Your suggestion would mean that we do a full VMA search starting from the root. That would not be a nice thing if say we've 1000s of VMAs?
Actually Liam told me to use find_vma_prev() because given a VMA, the maple tree would not have to work that hard for the common case to find the previous VMA. Per conversing with him, there is a chance we may have to go one step above in the tree if we hit the edge of a node, but that's not supposed to be the common case. In previous code, the previous VMA could just be obtained using the "previous VMA" pointer, however that pointer has been remove since the maple tree changes and given a VMA, going to the previous one using the maple tree is just as fast (as I'm told).
I think there's been a bit of a miscommunication on that..
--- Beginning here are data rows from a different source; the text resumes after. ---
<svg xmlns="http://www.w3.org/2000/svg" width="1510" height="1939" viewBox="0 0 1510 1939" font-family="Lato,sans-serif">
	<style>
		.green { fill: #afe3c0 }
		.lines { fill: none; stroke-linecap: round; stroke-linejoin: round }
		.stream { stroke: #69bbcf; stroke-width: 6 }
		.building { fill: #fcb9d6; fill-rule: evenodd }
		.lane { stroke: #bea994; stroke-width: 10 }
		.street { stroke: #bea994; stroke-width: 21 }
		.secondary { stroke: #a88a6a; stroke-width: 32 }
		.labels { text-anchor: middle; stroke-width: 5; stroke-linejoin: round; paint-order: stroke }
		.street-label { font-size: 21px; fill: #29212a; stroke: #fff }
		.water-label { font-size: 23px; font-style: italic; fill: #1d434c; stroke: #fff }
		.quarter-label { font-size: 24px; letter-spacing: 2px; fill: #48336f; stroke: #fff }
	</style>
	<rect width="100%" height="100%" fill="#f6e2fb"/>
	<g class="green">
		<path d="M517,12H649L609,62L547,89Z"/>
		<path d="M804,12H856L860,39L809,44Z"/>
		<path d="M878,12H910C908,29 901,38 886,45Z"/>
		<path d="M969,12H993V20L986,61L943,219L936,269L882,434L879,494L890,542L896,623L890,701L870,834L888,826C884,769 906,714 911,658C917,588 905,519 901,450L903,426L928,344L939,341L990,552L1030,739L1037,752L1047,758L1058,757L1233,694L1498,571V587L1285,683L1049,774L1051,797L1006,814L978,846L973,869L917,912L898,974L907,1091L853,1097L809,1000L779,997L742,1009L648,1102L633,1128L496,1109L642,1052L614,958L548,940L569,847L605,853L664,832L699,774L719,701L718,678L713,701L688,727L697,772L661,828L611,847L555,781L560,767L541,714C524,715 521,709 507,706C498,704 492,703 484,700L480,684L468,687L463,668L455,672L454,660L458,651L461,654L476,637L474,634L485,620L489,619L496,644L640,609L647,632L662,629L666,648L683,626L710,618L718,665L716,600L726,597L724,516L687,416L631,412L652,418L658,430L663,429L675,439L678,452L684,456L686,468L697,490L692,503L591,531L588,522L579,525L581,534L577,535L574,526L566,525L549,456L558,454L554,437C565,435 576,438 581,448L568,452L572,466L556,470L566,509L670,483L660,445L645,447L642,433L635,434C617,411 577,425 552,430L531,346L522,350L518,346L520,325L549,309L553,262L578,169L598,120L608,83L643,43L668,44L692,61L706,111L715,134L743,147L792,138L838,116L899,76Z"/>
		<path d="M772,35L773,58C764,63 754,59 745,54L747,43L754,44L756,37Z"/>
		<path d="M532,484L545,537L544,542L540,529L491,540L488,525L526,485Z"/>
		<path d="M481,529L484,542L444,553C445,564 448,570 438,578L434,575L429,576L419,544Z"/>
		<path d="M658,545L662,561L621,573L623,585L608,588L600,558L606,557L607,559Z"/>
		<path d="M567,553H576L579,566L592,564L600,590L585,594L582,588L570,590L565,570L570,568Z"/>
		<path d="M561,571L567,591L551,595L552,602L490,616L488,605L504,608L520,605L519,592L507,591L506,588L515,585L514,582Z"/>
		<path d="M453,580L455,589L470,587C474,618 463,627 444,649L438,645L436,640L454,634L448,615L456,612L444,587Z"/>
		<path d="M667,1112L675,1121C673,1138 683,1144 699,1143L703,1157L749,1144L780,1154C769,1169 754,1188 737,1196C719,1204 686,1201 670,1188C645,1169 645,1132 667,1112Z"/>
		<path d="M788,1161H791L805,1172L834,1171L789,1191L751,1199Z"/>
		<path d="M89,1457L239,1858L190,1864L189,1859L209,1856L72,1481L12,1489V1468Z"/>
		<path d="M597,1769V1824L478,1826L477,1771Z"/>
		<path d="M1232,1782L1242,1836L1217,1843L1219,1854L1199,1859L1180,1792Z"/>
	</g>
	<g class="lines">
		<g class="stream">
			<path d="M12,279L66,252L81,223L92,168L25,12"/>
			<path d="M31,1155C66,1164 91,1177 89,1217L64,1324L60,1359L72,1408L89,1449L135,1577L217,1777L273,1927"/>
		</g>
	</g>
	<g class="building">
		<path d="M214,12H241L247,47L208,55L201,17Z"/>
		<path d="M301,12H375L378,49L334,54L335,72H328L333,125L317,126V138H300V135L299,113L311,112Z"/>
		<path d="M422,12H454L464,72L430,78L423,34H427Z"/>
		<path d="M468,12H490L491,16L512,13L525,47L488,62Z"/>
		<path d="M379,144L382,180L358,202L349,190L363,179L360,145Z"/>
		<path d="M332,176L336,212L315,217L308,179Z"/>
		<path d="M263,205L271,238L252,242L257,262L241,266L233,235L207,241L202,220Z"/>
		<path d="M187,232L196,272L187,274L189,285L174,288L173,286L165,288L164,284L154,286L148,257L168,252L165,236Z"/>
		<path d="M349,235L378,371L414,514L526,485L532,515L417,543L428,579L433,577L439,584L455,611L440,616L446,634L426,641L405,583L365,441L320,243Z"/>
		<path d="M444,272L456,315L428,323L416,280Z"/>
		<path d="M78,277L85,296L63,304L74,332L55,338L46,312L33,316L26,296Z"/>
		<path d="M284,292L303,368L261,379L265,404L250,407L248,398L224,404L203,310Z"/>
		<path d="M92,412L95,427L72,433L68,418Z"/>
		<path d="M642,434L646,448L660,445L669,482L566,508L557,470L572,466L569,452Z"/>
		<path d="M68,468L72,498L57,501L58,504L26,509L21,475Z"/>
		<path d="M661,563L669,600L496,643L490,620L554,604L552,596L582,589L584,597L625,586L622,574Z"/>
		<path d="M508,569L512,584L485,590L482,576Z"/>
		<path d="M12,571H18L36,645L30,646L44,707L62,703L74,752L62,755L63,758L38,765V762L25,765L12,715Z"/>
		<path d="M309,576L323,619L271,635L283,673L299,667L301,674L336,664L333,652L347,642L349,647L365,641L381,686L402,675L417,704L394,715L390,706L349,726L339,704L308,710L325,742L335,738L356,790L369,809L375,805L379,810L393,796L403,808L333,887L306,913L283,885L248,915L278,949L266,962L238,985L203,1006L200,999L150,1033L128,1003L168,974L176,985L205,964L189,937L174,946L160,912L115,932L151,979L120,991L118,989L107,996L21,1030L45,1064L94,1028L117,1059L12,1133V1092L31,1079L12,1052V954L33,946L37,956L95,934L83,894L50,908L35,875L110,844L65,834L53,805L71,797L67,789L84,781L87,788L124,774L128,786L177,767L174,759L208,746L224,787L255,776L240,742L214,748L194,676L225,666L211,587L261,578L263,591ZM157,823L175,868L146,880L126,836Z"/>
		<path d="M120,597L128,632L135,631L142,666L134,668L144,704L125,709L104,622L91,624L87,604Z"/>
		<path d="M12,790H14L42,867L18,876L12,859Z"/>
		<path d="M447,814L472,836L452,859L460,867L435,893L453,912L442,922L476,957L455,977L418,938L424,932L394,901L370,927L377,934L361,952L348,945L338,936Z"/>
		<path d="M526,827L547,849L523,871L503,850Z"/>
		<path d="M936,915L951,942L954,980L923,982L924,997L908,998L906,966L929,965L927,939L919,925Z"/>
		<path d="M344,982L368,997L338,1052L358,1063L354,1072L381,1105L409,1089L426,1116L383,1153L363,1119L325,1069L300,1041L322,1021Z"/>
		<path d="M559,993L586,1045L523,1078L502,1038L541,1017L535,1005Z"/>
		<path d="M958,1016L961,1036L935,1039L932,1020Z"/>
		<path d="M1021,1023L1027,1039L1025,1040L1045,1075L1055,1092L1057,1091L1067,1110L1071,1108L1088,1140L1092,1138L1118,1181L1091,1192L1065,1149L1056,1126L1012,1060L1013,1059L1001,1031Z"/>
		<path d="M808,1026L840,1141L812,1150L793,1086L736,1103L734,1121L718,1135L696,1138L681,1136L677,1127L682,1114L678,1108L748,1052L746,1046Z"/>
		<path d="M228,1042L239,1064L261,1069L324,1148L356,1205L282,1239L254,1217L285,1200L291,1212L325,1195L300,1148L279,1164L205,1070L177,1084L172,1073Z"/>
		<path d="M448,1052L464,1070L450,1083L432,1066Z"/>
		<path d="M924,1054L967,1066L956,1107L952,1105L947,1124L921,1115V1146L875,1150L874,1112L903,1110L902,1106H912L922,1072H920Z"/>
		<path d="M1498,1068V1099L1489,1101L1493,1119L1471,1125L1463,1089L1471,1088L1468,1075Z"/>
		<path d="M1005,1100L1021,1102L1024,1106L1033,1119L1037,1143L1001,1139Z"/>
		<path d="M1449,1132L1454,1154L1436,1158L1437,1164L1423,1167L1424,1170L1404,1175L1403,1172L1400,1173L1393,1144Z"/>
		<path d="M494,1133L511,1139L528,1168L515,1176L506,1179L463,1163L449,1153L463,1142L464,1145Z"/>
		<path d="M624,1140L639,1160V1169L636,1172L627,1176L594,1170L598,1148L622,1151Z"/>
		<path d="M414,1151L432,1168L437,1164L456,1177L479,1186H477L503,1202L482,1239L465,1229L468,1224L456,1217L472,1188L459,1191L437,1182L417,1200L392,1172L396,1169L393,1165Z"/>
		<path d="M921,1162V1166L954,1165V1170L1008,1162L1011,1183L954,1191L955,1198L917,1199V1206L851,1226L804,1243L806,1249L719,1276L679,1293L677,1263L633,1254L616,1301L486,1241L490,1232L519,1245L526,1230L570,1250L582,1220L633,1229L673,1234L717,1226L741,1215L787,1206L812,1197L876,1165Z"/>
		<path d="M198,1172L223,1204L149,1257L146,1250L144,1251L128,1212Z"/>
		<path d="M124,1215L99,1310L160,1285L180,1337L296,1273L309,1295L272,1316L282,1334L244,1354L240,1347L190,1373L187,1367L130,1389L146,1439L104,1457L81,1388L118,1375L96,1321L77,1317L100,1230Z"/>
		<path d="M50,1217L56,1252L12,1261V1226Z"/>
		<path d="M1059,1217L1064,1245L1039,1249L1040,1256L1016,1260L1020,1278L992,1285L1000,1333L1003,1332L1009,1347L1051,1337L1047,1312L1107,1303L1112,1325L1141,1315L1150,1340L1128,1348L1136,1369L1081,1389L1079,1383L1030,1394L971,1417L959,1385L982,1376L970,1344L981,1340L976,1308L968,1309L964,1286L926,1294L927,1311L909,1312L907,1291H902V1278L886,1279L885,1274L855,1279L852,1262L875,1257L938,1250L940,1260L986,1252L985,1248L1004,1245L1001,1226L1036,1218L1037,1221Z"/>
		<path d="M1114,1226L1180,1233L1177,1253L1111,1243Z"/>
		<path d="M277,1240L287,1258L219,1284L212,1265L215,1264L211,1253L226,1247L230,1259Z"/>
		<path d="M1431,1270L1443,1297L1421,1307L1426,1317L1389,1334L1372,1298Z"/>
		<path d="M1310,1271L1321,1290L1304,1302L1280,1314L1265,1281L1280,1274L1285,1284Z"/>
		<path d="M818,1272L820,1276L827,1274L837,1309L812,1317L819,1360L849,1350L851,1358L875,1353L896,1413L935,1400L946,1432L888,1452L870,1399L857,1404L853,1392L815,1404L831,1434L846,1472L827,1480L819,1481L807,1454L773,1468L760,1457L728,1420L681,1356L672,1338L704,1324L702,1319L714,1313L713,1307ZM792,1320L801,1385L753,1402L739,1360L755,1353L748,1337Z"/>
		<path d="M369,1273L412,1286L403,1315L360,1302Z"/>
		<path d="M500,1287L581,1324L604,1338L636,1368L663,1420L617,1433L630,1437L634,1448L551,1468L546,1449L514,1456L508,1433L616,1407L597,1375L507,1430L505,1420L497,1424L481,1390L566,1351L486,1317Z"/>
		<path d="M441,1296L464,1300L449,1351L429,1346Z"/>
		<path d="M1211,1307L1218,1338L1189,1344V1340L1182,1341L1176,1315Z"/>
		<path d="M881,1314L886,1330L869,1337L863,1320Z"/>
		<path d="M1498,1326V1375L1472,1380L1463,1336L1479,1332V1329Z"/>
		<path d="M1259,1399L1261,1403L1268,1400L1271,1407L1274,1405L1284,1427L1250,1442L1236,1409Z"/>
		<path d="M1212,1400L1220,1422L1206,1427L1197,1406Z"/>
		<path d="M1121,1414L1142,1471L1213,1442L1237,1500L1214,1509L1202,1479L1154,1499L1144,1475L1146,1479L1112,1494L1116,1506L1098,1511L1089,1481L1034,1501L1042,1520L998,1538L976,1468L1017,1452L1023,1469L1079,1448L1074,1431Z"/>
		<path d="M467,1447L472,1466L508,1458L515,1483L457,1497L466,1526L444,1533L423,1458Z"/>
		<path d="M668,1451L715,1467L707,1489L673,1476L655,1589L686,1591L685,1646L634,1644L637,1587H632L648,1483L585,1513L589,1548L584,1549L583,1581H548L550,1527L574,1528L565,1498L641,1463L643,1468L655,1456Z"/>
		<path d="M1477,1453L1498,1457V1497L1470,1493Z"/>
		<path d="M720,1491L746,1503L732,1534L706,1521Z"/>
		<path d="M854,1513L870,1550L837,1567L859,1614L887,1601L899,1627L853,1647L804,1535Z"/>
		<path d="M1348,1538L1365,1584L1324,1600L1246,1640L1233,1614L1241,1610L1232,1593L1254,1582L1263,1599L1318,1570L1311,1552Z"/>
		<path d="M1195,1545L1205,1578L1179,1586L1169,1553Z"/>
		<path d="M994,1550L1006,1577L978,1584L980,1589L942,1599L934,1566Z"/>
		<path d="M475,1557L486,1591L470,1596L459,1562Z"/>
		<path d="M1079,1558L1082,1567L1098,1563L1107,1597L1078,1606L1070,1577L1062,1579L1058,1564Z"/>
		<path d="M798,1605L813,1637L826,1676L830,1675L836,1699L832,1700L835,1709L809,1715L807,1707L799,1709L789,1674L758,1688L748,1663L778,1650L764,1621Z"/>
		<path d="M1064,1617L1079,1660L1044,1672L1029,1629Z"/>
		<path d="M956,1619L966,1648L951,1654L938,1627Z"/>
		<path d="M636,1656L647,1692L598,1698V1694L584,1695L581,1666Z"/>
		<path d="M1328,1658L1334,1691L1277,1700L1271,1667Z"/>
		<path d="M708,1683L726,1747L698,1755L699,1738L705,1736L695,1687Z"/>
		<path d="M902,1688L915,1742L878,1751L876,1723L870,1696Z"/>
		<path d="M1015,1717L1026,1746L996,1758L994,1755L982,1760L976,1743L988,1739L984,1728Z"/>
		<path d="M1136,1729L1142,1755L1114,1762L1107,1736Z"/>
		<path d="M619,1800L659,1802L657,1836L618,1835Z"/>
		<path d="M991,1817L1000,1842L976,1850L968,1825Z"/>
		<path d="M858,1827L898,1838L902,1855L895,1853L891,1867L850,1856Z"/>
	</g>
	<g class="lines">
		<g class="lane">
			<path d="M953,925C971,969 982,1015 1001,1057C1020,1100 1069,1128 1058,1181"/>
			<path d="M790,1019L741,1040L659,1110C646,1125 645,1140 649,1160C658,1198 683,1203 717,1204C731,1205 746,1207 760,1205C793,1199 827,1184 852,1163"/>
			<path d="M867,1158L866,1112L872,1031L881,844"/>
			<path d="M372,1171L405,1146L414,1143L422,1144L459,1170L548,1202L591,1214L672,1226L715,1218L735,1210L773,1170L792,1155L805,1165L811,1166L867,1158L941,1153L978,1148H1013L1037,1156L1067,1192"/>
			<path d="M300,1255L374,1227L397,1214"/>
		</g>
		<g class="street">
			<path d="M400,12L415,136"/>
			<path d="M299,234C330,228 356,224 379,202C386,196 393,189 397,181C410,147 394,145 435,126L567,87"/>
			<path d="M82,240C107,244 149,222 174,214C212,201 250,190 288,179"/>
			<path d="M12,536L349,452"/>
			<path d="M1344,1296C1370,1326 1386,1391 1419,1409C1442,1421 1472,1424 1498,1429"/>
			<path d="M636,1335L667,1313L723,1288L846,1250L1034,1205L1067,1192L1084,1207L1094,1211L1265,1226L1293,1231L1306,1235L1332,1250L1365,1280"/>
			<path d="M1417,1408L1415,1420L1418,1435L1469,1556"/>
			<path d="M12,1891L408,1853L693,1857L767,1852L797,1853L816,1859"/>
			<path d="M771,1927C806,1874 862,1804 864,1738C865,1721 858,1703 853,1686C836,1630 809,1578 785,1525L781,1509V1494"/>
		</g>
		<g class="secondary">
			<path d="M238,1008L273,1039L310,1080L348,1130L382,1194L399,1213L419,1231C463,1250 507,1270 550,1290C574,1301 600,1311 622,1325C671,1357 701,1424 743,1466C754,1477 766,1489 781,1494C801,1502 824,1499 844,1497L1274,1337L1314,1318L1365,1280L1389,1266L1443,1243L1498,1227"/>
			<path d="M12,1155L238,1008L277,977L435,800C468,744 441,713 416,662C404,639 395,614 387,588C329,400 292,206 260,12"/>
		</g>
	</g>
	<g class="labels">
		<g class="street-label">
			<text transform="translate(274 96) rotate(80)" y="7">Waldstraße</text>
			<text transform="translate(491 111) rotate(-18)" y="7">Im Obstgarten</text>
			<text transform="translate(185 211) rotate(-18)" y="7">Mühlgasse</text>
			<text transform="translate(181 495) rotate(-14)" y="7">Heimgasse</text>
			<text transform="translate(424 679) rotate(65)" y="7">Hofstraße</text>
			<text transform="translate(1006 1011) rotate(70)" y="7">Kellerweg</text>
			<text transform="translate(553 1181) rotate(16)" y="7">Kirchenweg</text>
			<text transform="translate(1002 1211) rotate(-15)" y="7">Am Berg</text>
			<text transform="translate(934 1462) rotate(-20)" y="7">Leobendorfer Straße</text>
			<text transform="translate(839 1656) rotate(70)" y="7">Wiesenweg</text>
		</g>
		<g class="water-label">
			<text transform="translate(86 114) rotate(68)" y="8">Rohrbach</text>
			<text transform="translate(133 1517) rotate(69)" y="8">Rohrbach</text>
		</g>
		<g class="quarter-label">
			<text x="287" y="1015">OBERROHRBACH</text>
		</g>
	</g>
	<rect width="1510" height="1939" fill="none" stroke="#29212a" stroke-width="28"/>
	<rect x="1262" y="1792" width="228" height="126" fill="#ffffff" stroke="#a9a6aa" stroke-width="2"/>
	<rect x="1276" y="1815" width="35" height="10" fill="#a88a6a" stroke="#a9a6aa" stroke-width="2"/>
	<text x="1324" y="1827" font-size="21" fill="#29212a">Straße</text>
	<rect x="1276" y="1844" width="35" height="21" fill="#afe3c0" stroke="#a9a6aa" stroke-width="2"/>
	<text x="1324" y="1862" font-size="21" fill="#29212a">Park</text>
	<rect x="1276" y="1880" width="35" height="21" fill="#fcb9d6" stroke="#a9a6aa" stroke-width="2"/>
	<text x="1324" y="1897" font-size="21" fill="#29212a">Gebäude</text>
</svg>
If you have already found the VMA and are using the maple state, then it's very little effort to get the next/prev. Leaf nodes can hold 16 entries/NULL ranges, so the chances to go to the next/prev is usually in the cpu cache already.. if you go up a level in the tree, then you will have 10 nodes each with 16 entries each, etc, etc.. So the chances of being on an edge node and having to walk up multiple levels to get to the prev/next becomes rather rare.. and if you've just walked down, the nodes on the way up will still be cached.
Here, you're not using the maple state but searching for an address using find_vma_prev(), but internally, that function does use a maple state to get you the previous. So you are looking up the VMA from the root, but the prev will very likely be in the CPU cache.
Assuming the worst case tree (each VMA has a gap next to it, not really going to happen as they tend to be grouped together), then we are looking at a 4 level tree to get to 8,000 VMAs. 5 levels gets you a minimum 80,000. I've never seen a tree of height 6 in the wild, but you can fit 1.6M to 800K in one.
I think the code is fine, but I wanted to clarify what we discussed.
Would the same apply to find_vma_intersection(), as they equally searches from the root and allows the code to be made fairly succinct?
I really am not a huge fan of find_vma_prev() searching for a VMA you already have just to get the previous one... would at lesat like to use vma_prev() on a newly defined vmi, but if find_vma_intersection() is fine then can reduce code to this.